HP CIFS Client A.02.02 Administrator's Guide

Introduction to the HP CIFS Client
HP CIFS Client Features
Chapter 118
In order to provide HP CIFS Client AutoFS support, AutoFS 2.3 must be
installed and configured on the system. For detailed information on
installing and configuring AutoFS, please refer to “Configuring and
Administering AutoFS” in NFS Services Administrator’s Guide on
HP-UX at http://www.docs.hp.com.
NOTE Automounting a CIFS filesystem using the HP ONC+ AutoFS service is
only supported on HP-UX release 11i v1 and v2. If you have the HP-UX
11i v1 system, you must install the ONC software package, Enhanced
AutoFS, available at http://software.hp.com to enable the AutoFS 2.3
support. AutoFS doesn’t support HP CIFS Client on HP-UX release 11.0.

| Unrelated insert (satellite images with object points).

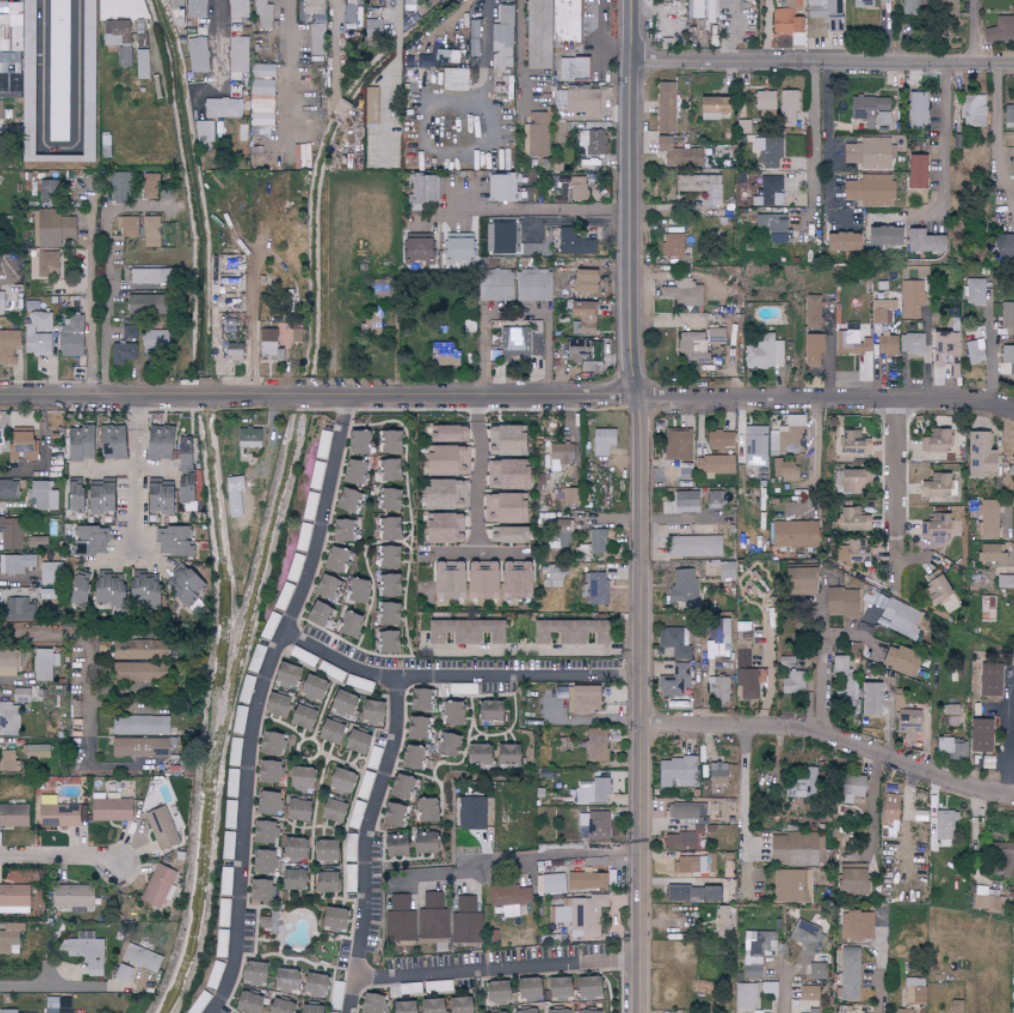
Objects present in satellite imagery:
building: (885, 0)
building: (947, 1)
building: (862, 3)
building: (170, 4)
building: (315, 4)
building: (909, 6)
building: (2, 7)
building: (696, 8)
building: (196, 9)
building: (239, 9)
building: (349, 11)
building: (709, 11)
building: (827, 13)
building: (264, 14)
building: (789, 20)
building: (372, 27)
building: (549, 29)
road: (973, 29)
road: (289, 30)
building: (1000, 31)
building: (141, 34)
building: (504, 37)
building: (317, 39)
building: (119, 40)
road: (599, 40)
road: (221, 42)
road: (334, 47)
road: (485, 51)
building: (439, 53)
building: (239, 54)
building: (197, 55)
road: (521, 58)
road: (822, 59)
building: (425, 61)
building: (142, 64)
building: (572, 68)
building: (59, 70)
building: (23, 71)
building: (265, 71)
building: (448, 79)
road: (390, 81)
building: (721, 81)
building: (83, 88)
building: (581, 100)
building: (763, 100)
building: (262, 103)
road: (428, 103)
building: (371, 105)
building: (665, 107)
building: (787, 107)
building: (223, 108)
building: (711, 108)
building: (1, 109)
building: (866, 109)
building: (915, 109)
building: (972, 111)
building: (1009, 113)
building: (883, 119)
building: (744, 127)
building: (205, 131)
building: (560, 132)
building: (538, 135)
road: (825, 139)
road: (945, 140)
road: (986, 142)
building: (595, 143)
road: (58, 149)
building: (768, 152)
building: (870, 153)
building: (677, 154)
building: (303, 157)
building: (978, 160)
building: (914, 172)
building: (149, 186)
building: (500, 187)
building: (119, 188)
building: (702, 188)
building: (48, 189)
building: (292, 190)
building: (575, 190)
building: (870, 191)
building: (768, 192)
road: (541, 205)
building: (127, 226)
building: (771, 227)
building: (52, 228)
building: (151, 232)
building: (882, 236)
building: (500, 238)
building: (840, 242)
building: (922, 242)
building: (571, 243)
building: (1006, 247)
building: (456, 248)
building: (414, 250)
building: (674, 250)
building: (46, 264)
road: (108, 274)
building: (146, 276)
building: (582, 281)
building: (496, 285)
building: (532, 286)
building: (976, 292)
building: (684, 293)
building: (229, 299)
building: (912, 299)
building: (1, 303)
building: (141, 305)
road: (251, 307)
building: (882, 311)
building: (812, 312)
road: (516, 314)
building: (580, 317)
building: (1007, 319)
building: (370, 325)
building: (469, 326)
building: (30, 332)
building: (129, 333)
building: (715, 336)
building: (71, 337)
building: (537, 339)
building: (155, 341)
building: (516, 341)
building: (854, 343)
building: (270, 344)
building: (887, 344)
building: (912, 344)
building: (9, 346)
building: (692, 347)
building: (813, 350)
building: (581, 351)
building: (234, 352)
building: (944, 352)
building: (974, 352)
building: (122, 353)
building: (763, 353)
building: (443, 355)
building: (1008, 357)
building: (1004, 369)
road: (507, 397)
road: (358, 411)
building: (446, 434)
building: (790, 437)
building: (249, 438)
building: (720, 440)
building: (504, 441)
building: (601, 441)
building: (111, 442)
building: (389, 442)
building: (935, 442)
building: (157, 443)
building: (356, 443)
building: (851, 443)
building: (20, 444)
building: (79, 444)
building: (678, 444)
building: (756, 446)
building: (181, 451)
road: (815, 451)
building: (559, 456)
building: (979, 456)
road: (898, 460)
building: (444, 462)
building: (715, 464)
road: (109, 466)
building: (1010, 466)
building: (685, 468)
building: (388, 470)
road: (141, 471)
building: (787, 472)
building: (352, 473)
road: (480, 474)
building: (505, 474)
building: (850, 481)
building: (935, 487)
building: (9, 489)
building: (166, 494)
building: (441, 495)
building: (91, 496)
building: (569, 496)
building: (42, 498)
building: (714, 498)
building: (387, 500)
building: (347, 501)
building: (685, 502)
road: (640, 505)
building: (502, 508)
building: (989, 519)
building: (851, 520)
building: (444, 528)
building: (388, 529)
building: (935, 529)
building: (340, 530)
building: (564, 532)
building: (12, 534)
building: (795, 534)
building: (506, 535)
building: (90, 541)
building: (596, 541)
building: (37, 542)
building: (173, 542)
building: (694, 546)
road: (895, 550)
building: (850, 552)
road: (481, 553)
building: (989, 554)
building: (388, 557)
building: (334, 559)
building: (16, 564)
building: (725, 570)
building: (51, 573)
building: (554, 575)
building: (446, 580)
building: (479, 580)
building: (512, 580)
building: (799, 580)
building: (387, 585)
building: (182, 587)
building: (324, 587)
building: (683, 587)
building: (935, 587)
building: (76, 588)
building: (142, 589)
building: (597, 589)
building: (107, 590)
building: (356, 591)
building: (841, 602)
building: (949, 604)
building: (987, 609)
building: (18, 610)
building: (316, 614)
building: (388, 614)
building: (895, 616)
building: (347, 625)
building: (742, 631)
building: (464, 632)
building: (569, 632)
building: (719, 636)
building: (386, 642)
building: (675, 642)
building: (135, 650)
building: (742, 653)
road: (822, 660)
building: (896, 660)
building: (788, 661)
building: (9, 662)
building: (44, 668)
building: (913, 669)
building: (137, 672)
building: (287, 675)
road: (614, 675)
road: (432, 676)
building: (990, 680)
building: (676, 681)
building: (748, 683)
building: (795, 683)
road: (89, 687)
building: (312, 688)
building: (718, 688)
building: (20, 695)
building: (419, 700)
building: (583, 700)
building: (869, 700)
building: (880, 703)
building: (276, 705)
building: (358, 708)
building: (485, 711)
road: (257, 712)
building: (450, 714)
building: (950, 716)
building: (906, 717)
building: (8, 718)
building: (301, 718)
building: (239, 720)
building: (139, 725)
building: (416, 728)
building: (339, 736)
building: (981, 736)
road: (830, 737)
road: (1007, 742)
building: (273, 744)
building: (446, 746)
building: (595, 746)
building: (139, 748)
building: (953, 749)
building: (36, 752)
building: (235, 752)
building: (492, 755)
building: (374, 758)
building: (412, 758)
building: (8, 761)
building: (267, 772)
building: (677, 773)
building: (716, 774)
building: (301, 778)
building: (340, 781)
building: (232, 783)
building: (802, 785)
building: (401, 787)
building: (849, 788)
building: (265, 804)
road: (872, 804)
road: (745, 805)
building: (109, 808)
building: (889, 808)
building: (297, 811)
building: (332, 811)
building: (425, 811)
building: (56, 813)
building: (231, 814)
building: (471, 814)
building: (14, 815)
building: (395, 815)
building: (594, 825)
building: (943, 825)
building: (161, 828)
building: (704, 829)
building: (263, 832)
road: (366, 843)
building: (422, 844)
building: (228, 845)
building: (396, 847)
building: (351, 848)
building: (293, 849)
building: (797, 849)
building: (323, 851)
road: (516, 855)
road: (62, 858)
building: (1003, 859)
building: (262, 862)
building: (691, 865)
building: (350, 878)
building: (852, 878)
building: (292, 880)
building: (227, 881)
building: (594, 881)
building: (323, 883)
building: (550, 884)
building: (794, 886)
building: (158, 887)
building: (258, 891)
building: (691, 894)
building: (72, 897)
building: (14, 899)
building: (508, 899)
building: (987, 899)
building: (581, 915)
building: (331, 920)
building: (400, 920)
building: (722, 920)
building: (466, 922)
building: (269, 923)
building: (857, 926)
building: (433, 929)
building: (493, 937)
building: (807, 937)
building: (10, 938)
building: (86, 952)
building: (754, 952)
building: (140, 958)
road: (608, 962)
building: (1012, 969)
road: (467, 970)
road: (878, 970)
building: (816, 971)
building: (123, 973)
building: (252, 973)
building: (847, 975)
road: (47, 976)
road: (786, 981)
building: (298, 983)
road: (53, 987)
building: (572, 988)
building: (768, 989)
building: (527, 990)
building: (915, 991)
building: (493, 992)
building: (809, 993)
building: (336, 996)
building: (745, 997)
building: (369, 1004)
building: (259, 1005)
building: (429, 1006)
building: (955, 1007)
building: (798, 1008)
building: (8, 1011)
building: (903, 1011)
building: (327, 1012)
building: (526, 1012)
building: (564, 1012)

Support for Internationalized Clients
The CIFS Client is designed to work with a variety of internationalized
clients and servers. It can use Unicode to transmit multi-byte characters
on the network, or any of several character encoding tables located in
/etc/opt/cifsclient/unitables. See the README file in that directory for
an index of the tables.
NTLM, NTLMv2 Password Encryption
NTLM is a challenge-response protocol. The server sends a challenge key
to the client which the client returns to the server encrypted with the
user’s password. The server performs the same encryption and verifies
that the client’s request matches. No semblance of the user’s password is
transmitted over the network. The CIFS Client supports NTLM and
NTLMv2. NTLM verison 2 (NTLMv2) uses the same challenge-response
protocol, but it provides more sophisticated encryption algorithms than
NTLM, and hence better password protection.
Packet Signing
The purpose of CIFS packet signatures is prevention of man-in-the
middle attacks: the client and server are mutually assured of the other’s
identity by requiring a unique signature on each SMB packet.